TASK TO COMPLETE: What is needed is an exact transcription of every entry below, with the pictures left out.

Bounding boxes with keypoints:
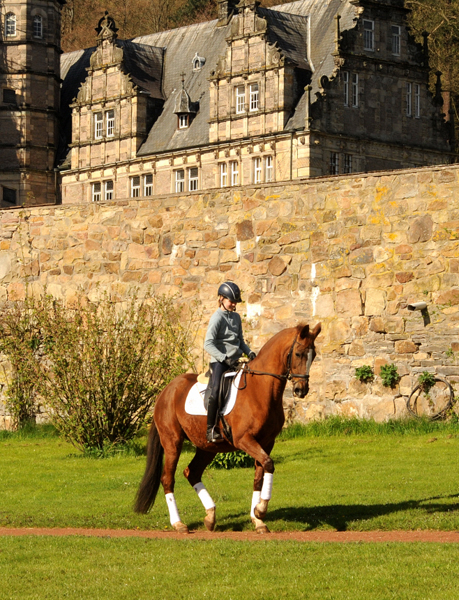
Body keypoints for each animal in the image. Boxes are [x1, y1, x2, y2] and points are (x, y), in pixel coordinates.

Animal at [134, 324, 320, 536]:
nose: (301, 390)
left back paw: (210, 516)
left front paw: (258, 519)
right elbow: (269, 464)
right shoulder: (244, 440)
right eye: (298, 353)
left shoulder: (266, 442)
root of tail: (166, 390)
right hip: (172, 442)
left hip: (207, 447)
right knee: (167, 479)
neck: (260, 388)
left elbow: (259, 476)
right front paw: (260, 510)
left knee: (192, 472)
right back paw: (179, 524)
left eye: (313, 355)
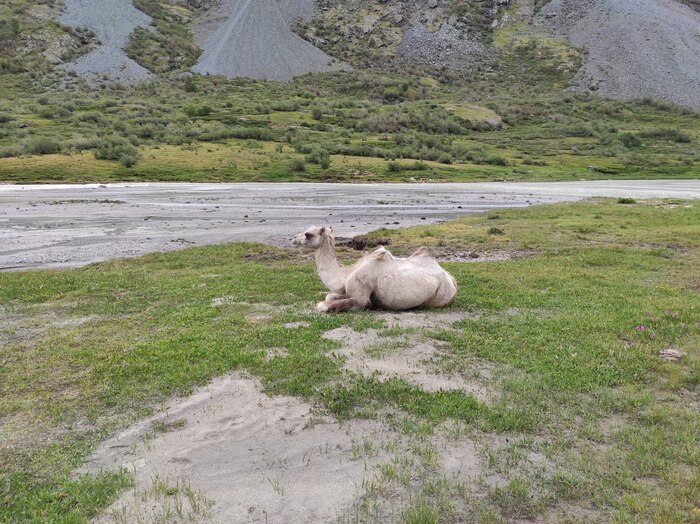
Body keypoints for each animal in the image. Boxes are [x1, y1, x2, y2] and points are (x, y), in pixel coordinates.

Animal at [292, 226, 457, 313]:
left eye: (308, 234)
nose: (293, 238)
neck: (345, 274)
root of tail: (452, 280)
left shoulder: (360, 297)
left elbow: (323, 305)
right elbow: (329, 296)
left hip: (441, 297)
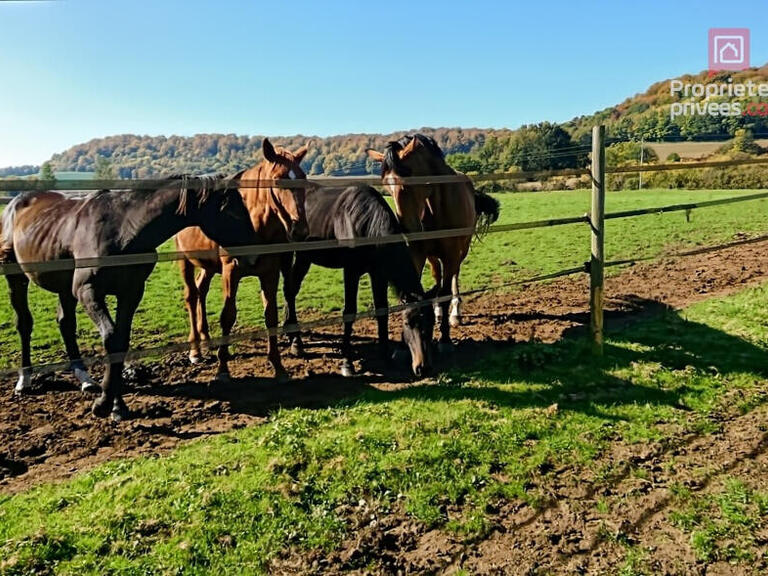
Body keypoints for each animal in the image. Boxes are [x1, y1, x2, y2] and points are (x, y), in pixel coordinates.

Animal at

RESPONSE TO THIS EXERCISE:
Body keypoints for each animal in the image. Boxes are [x1, y1, x2, y2] and points are (x, y), in pixel coordinates.

Animal at [134, 324, 320, 536]:
nose: (301, 390)
left back paw: (210, 516)
left front paw: (258, 519)
right elbow: (269, 464)
right shoulder: (244, 440)
right eye: (298, 353)
left shoulder: (266, 442)
root of tail: (166, 390)
right hip: (172, 442)
left hip: (207, 447)
right knee: (167, 479)
neck: (260, 388)
left elbow: (259, 476)
right front paw: (260, 510)
left knee: (192, 472)
right back paw: (179, 524)
left eye: (313, 355)
Body keypoints for each animal in the image. Boxes are [x1, y1, x2, y2] and points are (x, y), in pixel coordinates.

Animal at [292, 226, 457, 313]:
left eye: (308, 234)
nose: (293, 238)
neck: (345, 274)
root of tail: (452, 280)
left shoulder: (360, 297)
left elbow: (323, 305)
right elbow: (329, 296)
left hip: (441, 297)
Body keypoints for each animal in the image. Boxes are [x1, y1, x2, y2] and points are (x, y), in pixel coordinates.

Animal at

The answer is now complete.